Vocabulary is a set of words within a language that are familiar to a particular person. Every person’s particular vocabulary is unique and often not given much thought or attention as it tends to develop with age and grow and evolve over time. It is ordinarily defined as ‘all of the words known and used by a particular person’ although ‘knowing’ a word is not as simple as you may think.
Degrees and Depths
It can be easy to say ‘Yes I know this word’ but in order to determine exactly how well you know the word there have been stages to define how well.
- Never encountered the word.
- Heard the word, but cannot define it.
- Recognize the word due to context or tone of voice.
- Able to use the word and understand the general and/or intended meaning, but cannot clearly explain it.
- Fluent with the word (its use and definition).
Further to the degrees to which you are familiar with a certain word there are also different levels of depth. There are many components that go into knowing a word.
- Orthography – Written form.
- Phonology – Spoken form.
- Reference – Meaning.
- Semantics – Concept and reference.
- Register – Appropriate usage.
- Collocation – Lexical neighbours.
- Word Associations.
- Syntax – Grammatical function.
- Morphology – Word parts.
Of course with these many facets of word knowledge come many different types of vocabulary. We have all, at some part of our lives made ourselves look slightly foolish by having a stab at a new word that we have only ever read and getting the pronunciation completely wrong. These occasions, although quite unbearable at the time, are perfect examples of a gap between your reading and speaking vocabulary.
Why So Important?
Vocabulary is ultimately expression; having an extensive vocabulary will help you express yourself clearly and communicate well with clarity, a linguistic vocabulary is also identical to a thinking vocabulary meaning that you will be able to think concise thoughts with precision. Although much of your vocabulary is built up throughout childhood, it will certainly plateau once you leave education. In order to keep the vocabulary in order and expand after this time it is advisable to read, play word games or even set yourself goals to learn a new word each day.
Words For The Week
- Accoutrement n. Additional items of dress or equipment, carried or worn by a person or used for a particular activity. The General dressed for battle in shining accoutrements.”
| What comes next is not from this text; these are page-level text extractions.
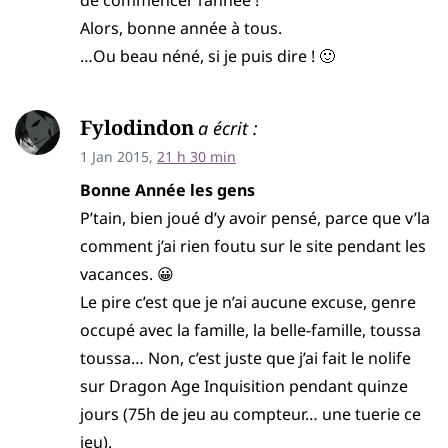
de commencer l’année !
Alors, bonne année à tous.
…Ou beau néné, si je puis dire ! 🙂
Fylodindon
a écrit :
1 Jan 2015,
21 h 30 min
Bonne Année les gens
P’tain, bien joué d’y avoir pensé, parce que v’la
comment j’ai rien foutu sur le site pendant les
vacances. 😀
Le pire c’est que je n’ai aucune excuse, genre
occupé avec la famille, la belle-famille, toussa
toussa… Non, c’est juste que j’ai fait le nolife
sur Dragon Age Inquisition pendant quinze
jours (75h de jeu au compteur… une tuerie ce
jeu).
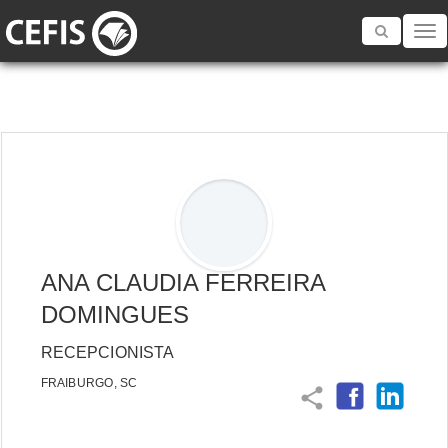
Toggle
navigatio
ANA CLAUDIA FERREIRA
DOMINGUES
RECEPCIONISTA
FRAIBURGO, SC
share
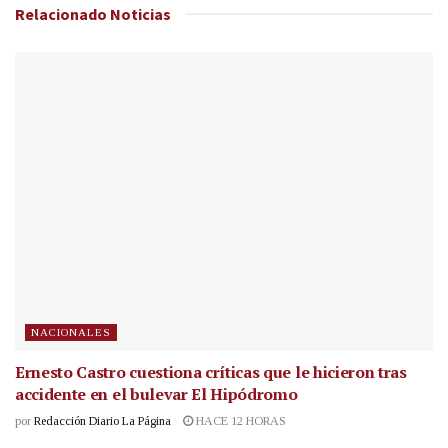
Relacionado
Noticias
NACIONALES
Ernesto Castro cuestiona críticas que le hicieron tras
accidente en el bulevar El Hipódromo
por
Redacción Diario La Página
HACE 12 HORAS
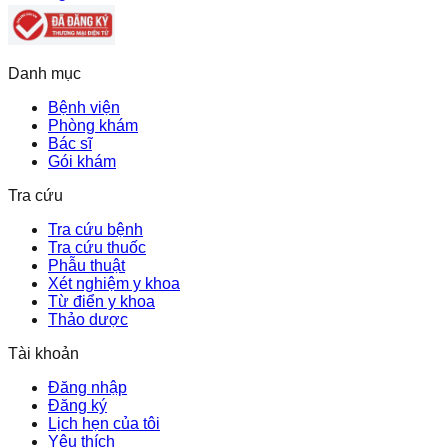
Danh mục
Bệnh viện
Phòng khám
Bác sĩ
Gói khám
Tra cứu
Tra cứu bệnh
Tra cứu thuốc
Phẫu thuật
Xét nghiệm y khoa
Từ điển y khoa
Thảo dược
Tài khoản
Đăng nhập
Đăng ký
Lịch hẹn của tôi
Yêu thích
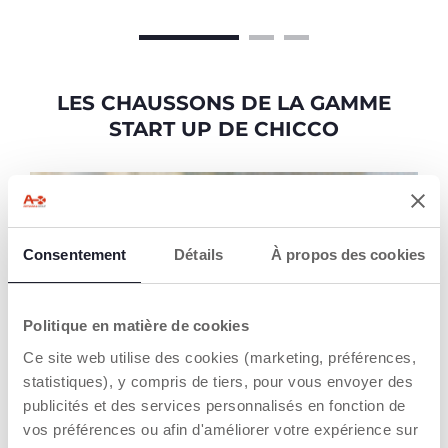
LES CHAUSSONS DE LA GAMME
START UP DE CHICCO
D
Consentement
Détails
À propos des cookies
Politique en matière de cookies
Ce site web utilise des cookies (marketing, préférences,
statistiques), y compris de tiers, pour vous envoyer des
publicités et des services personnalisés en fonction de
Découvrez la Sneaker Darek pour lui
vos préférences ou afin d'améliorer votre expérience sur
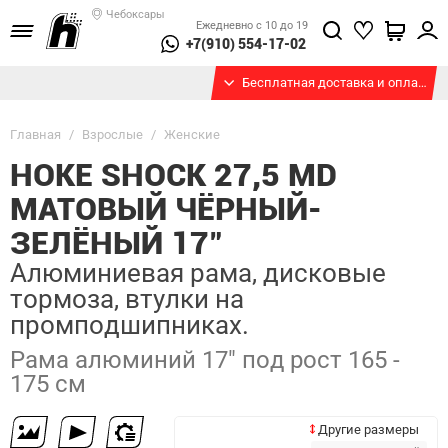
Чебоксары
Ежедневно с 10 до 19
+7(910) 554-17-02
Бесплатная доставка и оплата при получении
Главная
/
Взрослые
/
Женские
HOKE SHOCK 27,5 MD
МАТОВЫЙ ЧЁРНЫЙ-
ЗЕЛЁНЫЙ 17"
Алюминиевая рама, дисковые
тормоза, втулки на
промподшипниках.
Рама алюминий 17" под рост 165 -
175 см
Другие размеры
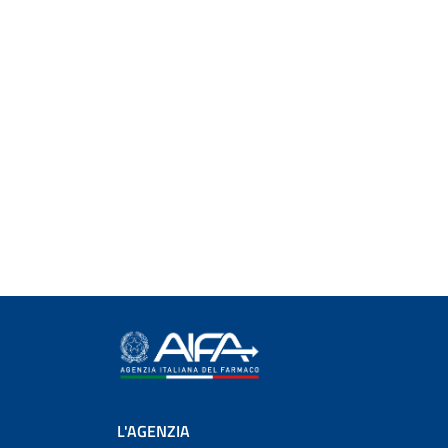
L'AGENZIA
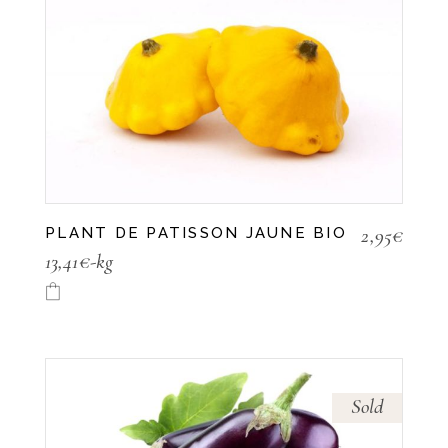
2,95
€
PLANT DE PATISSON JAUNE BIO
13,41€-kg
Sold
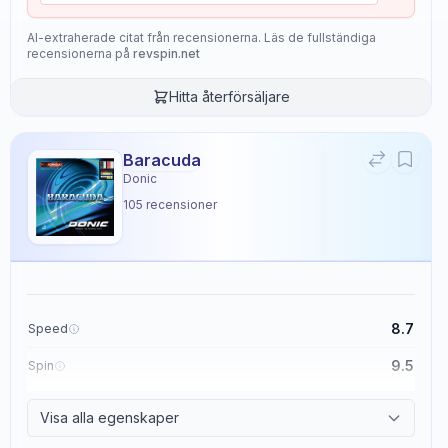
AI-extraherade citat från recensionerna. Läs de fullständiga
recensionerna på
revspin.net
Hitta återförsäljare
Baracuda
Donic
105
recensioner
8.7
Speed
9.5
Spin
8.6
Control
Visa alla egenskaper
2.3
Tackiness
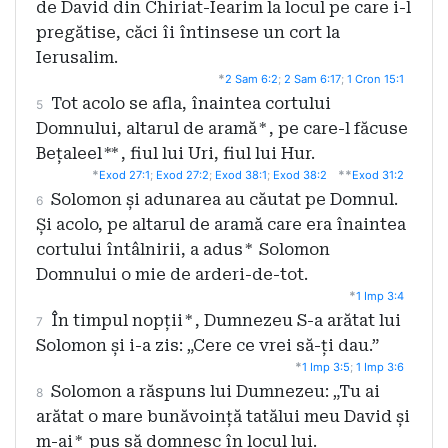
de David din Chiriat-Iearim la locul pe care i-l
pregătise, căci îi întinsese un cort la
Ierusalim.
*
2 Sam 6:2
;
2 Sam 6:17
;
1 Cron 15:1
Tot acolo se afla, înaintea cortului
5
Domnului, altarul de aramă
*
, pe care-l făcuse
Bețaleel
**
, fiul lui Uri, fiul lui Hur.
*
**
Exod 27:1
;
Exod 27:2
;
Exod 38:1
;
Exod 38:2
Exod 31:2
Solomon și adunarea au căutat pe Domnul.
6
Și acolo, pe altarul de aramă care era înaintea
cortului întâlnirii, a adus
*
Solomon
Domnului o mie de arderi-de-tot.
*
1 Imp 3:4
În timpul nopții
*
, Dumnezeu S-a arătat lui
7
Solomon și i-a zis: „Cere ce vrei să-ți dau.”
*
1 Imp 3:5
;
1 Imp 3:6
Solomon a răspuns lui Dumnezeu: „Tu ai
8
arătat o mare bunăvoință tatălui meu David și
m-ai
*
pus să domnesc în locul lui.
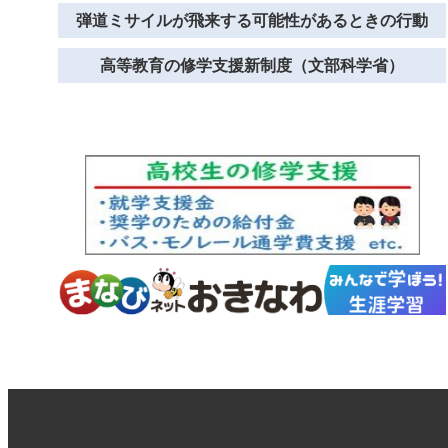
弾道ミサイルが飛来する可能性があるときの行動
高等教育の修学支援新制度（文部科学省）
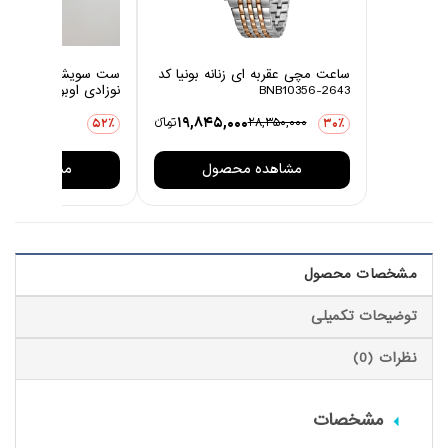
ساعت مچی عقربه ای زنانه بونیا کد
ست سویشرت و شلوار 
BNB10356-2643
نوزادی اوبوکو مدل کاج
0
19,845,000
28,350,000
تومانءء
3,876,000
52٪
30٪
مشاهده محصول
مشاهده مح
مشخصات محصول
توضیحات تکمیلی
نظرات (0)
مشخصات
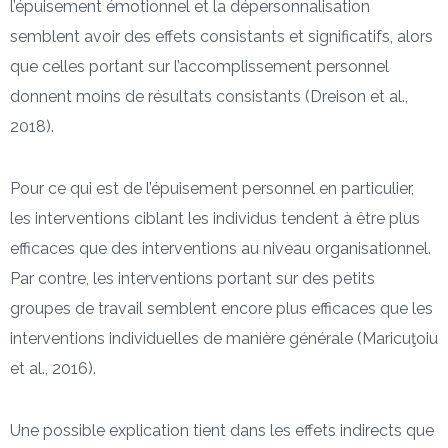
l’épuisement émotionnel et la dépersonnalisation
semblent avoir des effets consistants et significatifs, alors
que celles portant sur l’accomplissement personnel
donnent moins de résultats consistants (Dreison et al.,
2018).
Pour ce qui est de l’épuisement personnel en particulier,
les interventions ciblant les individus tendent à être plus
efficaces que des interventions au niveau organisationnel.
Par contre, les interventions portant sur des petits
groupes de travail semblent encore plus efficaces que les
interventions individuelles de manière générale (Maricuţoiu
et al., 2016).
Une possible explication tient dans les effets indirects que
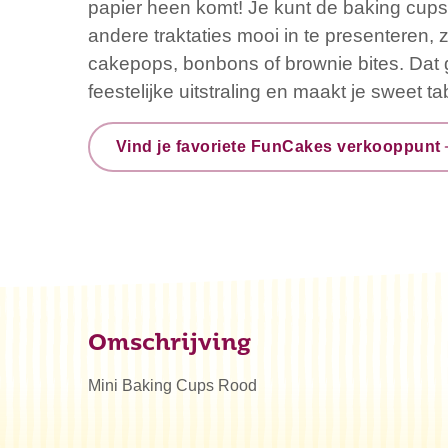
papier heen komt! Je kunt de baking cup
andere traktaties mooi in te presenteren, z
cakepops, bonbons of brownie bites. Dat 
feestelijke uitstraling en maakt je sweet 
Vind je favoriete FunCakes verkooppunt
Omschrijving
Mini Baking Cups Rood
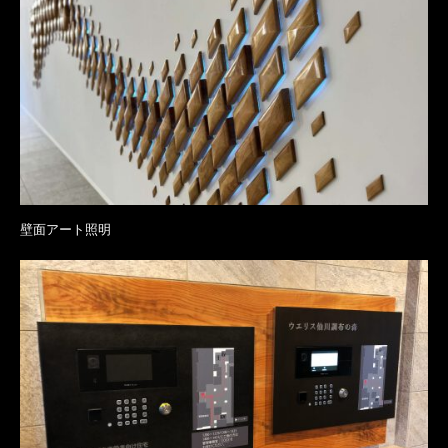
壁面アート照明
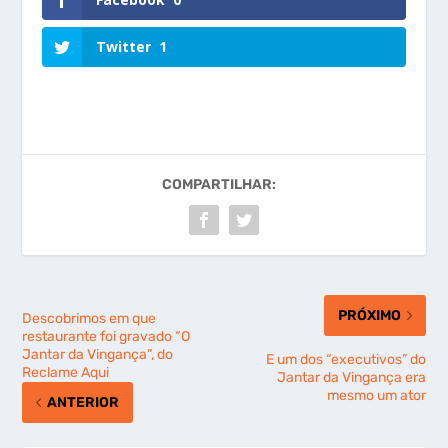
Twitter
1
COMPARTILHAR:
PRÓXIMO
Descobrimos em que
restaurante foi gravado “O
Jantar da Vingança”, do
E um dos “executivos” do
Reclame Aqui
Jantar da Vingança era
mesmo um ator
ANTERIOR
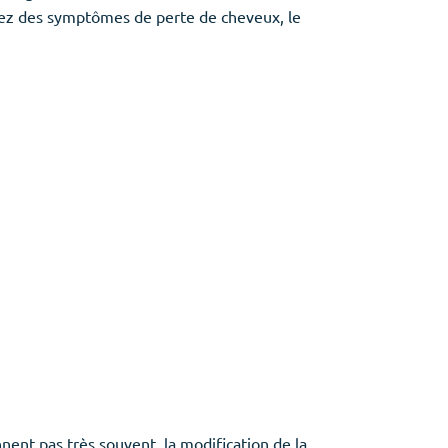
ntez des symptômes de perte de cheveux, le
nnent pas très souvent, la modification de la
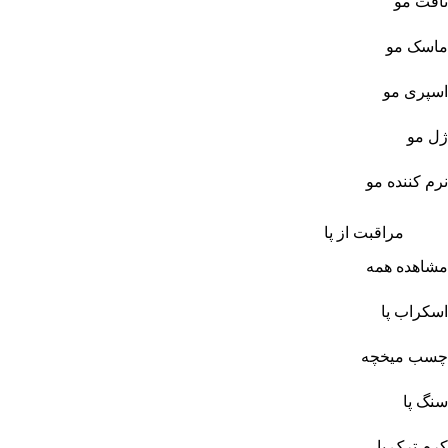
تافت مو
ماسک مو
اسپری مو
ژل مو
نرم کننده مو
مراقبت از پا
مشاهده همه
اسکراب پا
چسب میخچه
سنگ پا
کرم ترک پا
- Demure adj. 1. Modest and reserved in manner or behavior. “Despite herdemure appearance, she is an accomplished mountain climber.”
- Hubris n. 1. Overbearing pride or presumption; arrogance. 2. A strong belief in a person’s own importance. “He was disciplined for his hubris.”
- Quixotic adj. 1. Idealistic without regard to practicality; impractical. 2. Impulsive: tending to act on whims or impulses. “It was clearly a quixoticcase against the defendant.”